Requirements: Render every line of the data below as a Markdown table with the columns Row and Line, numbering each row and omitting blank lines. Leave the pictures out of the answer.

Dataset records
## START

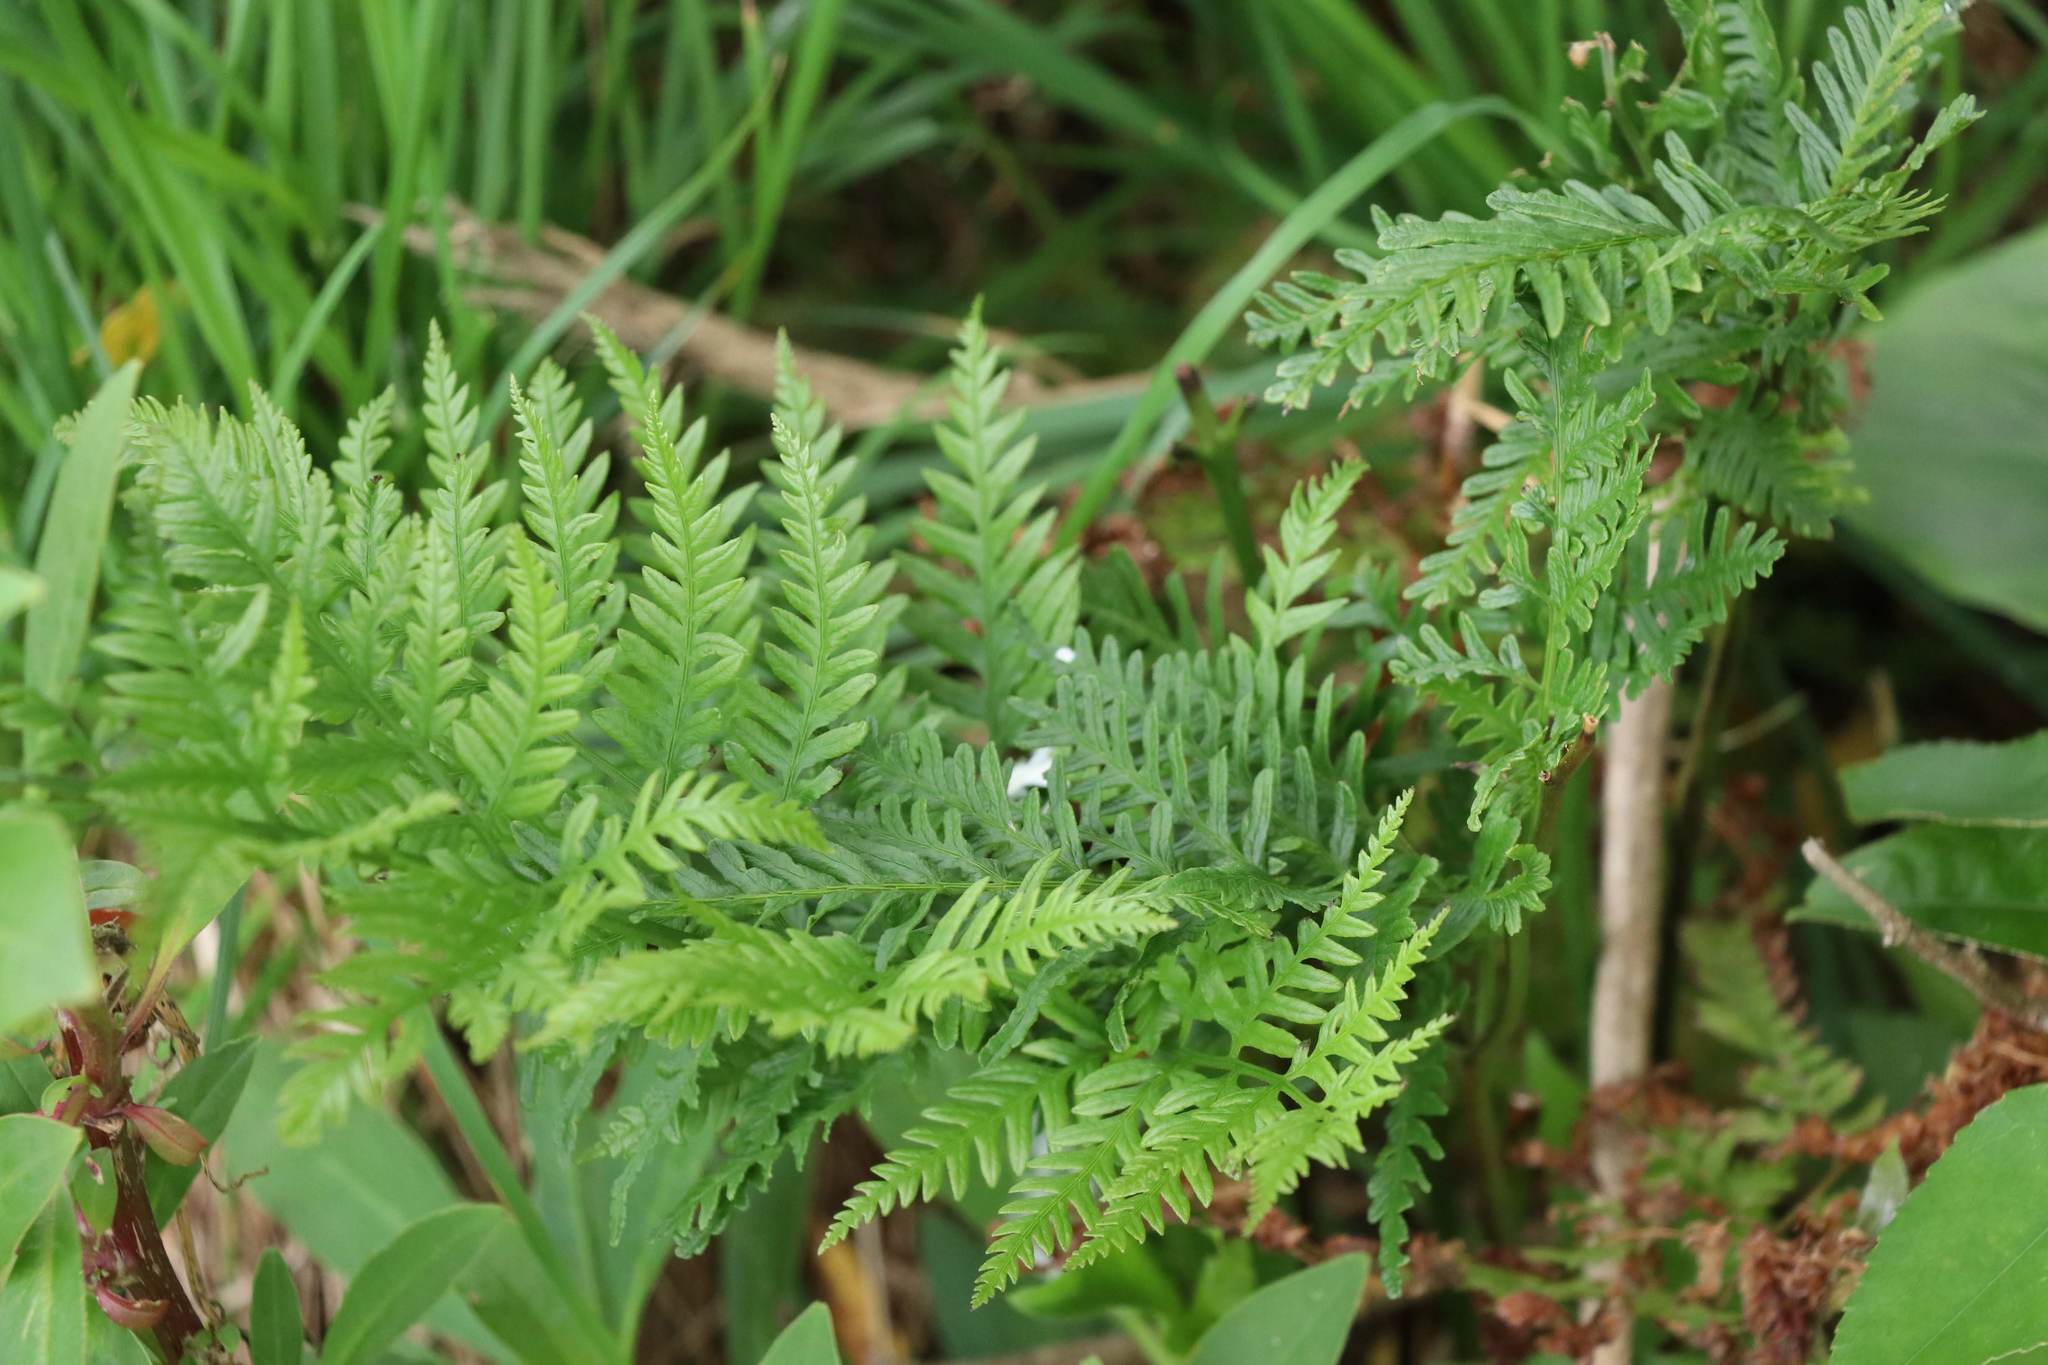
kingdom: Plantae
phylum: Tracheophyta
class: Polypodiopsida
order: Polypodiales
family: Pteridaceae
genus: Pteris
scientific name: Pteris tremula
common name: Australian brake
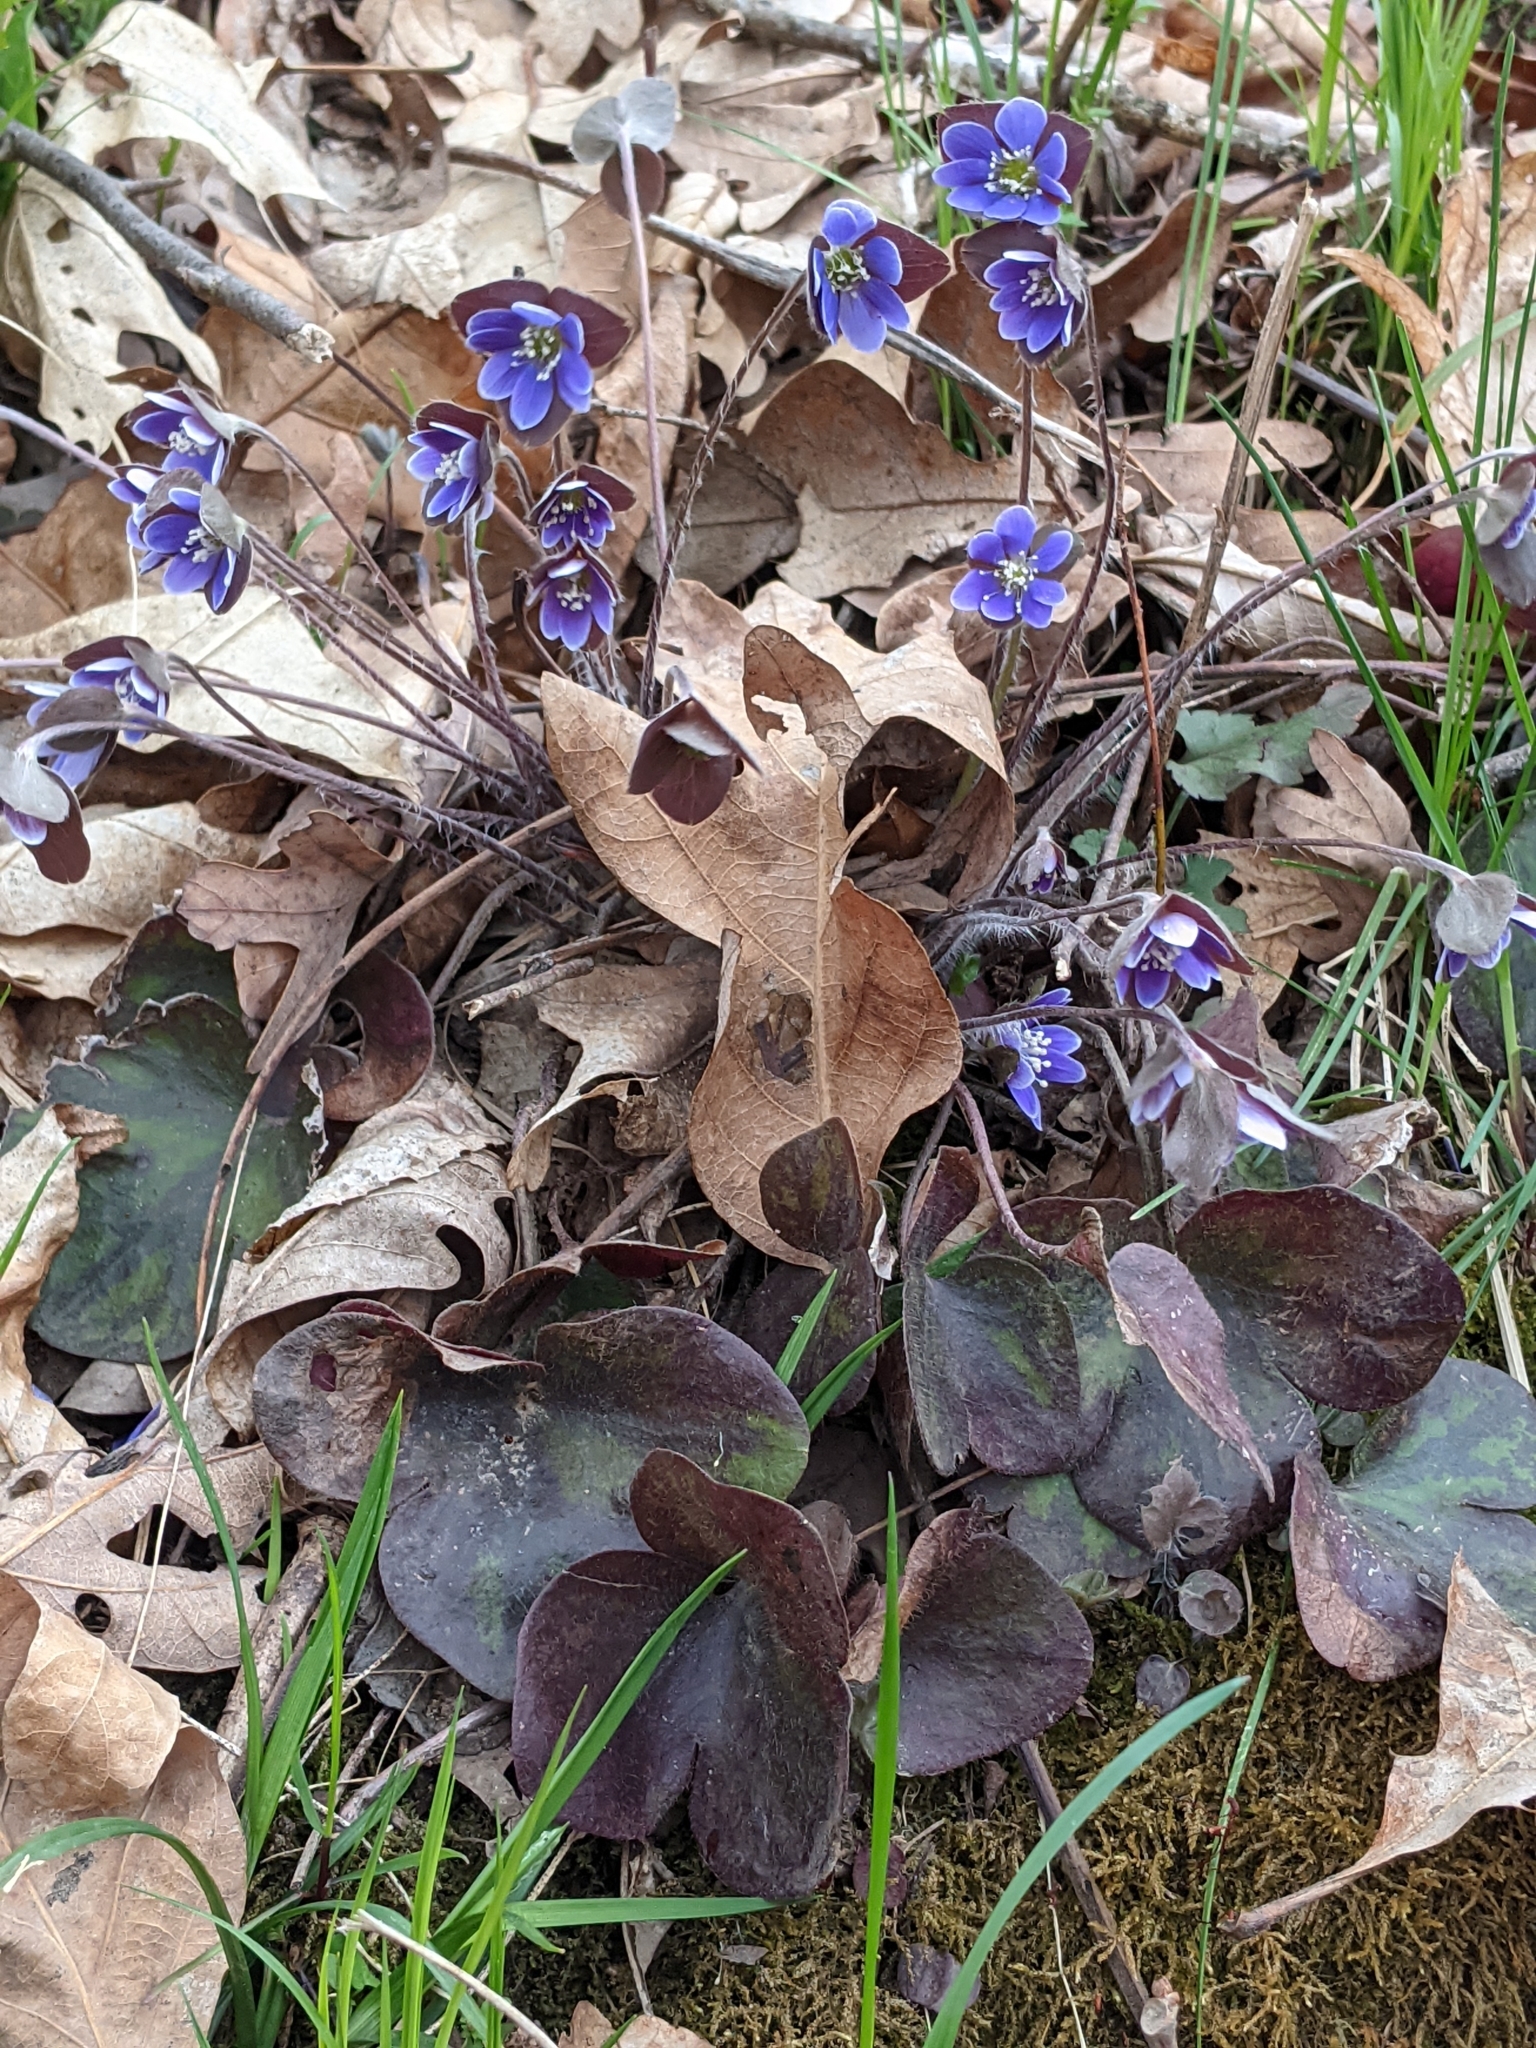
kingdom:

## END

Task answer:
| Row | Line |
|---|---|
| 1 | kingdom: Plantae |
| 2 | phylum: Tracheophyta |
| 3 | class: Polypodiopsida |
| 4 | order: Polypodiales |
| 5 | family: Pteridaceae |
| 6 | genus: Pteris |
| 7 | scientific name: Pteris tremula |
| 8 | common name: Australian brake |
| 9 | kingdom: |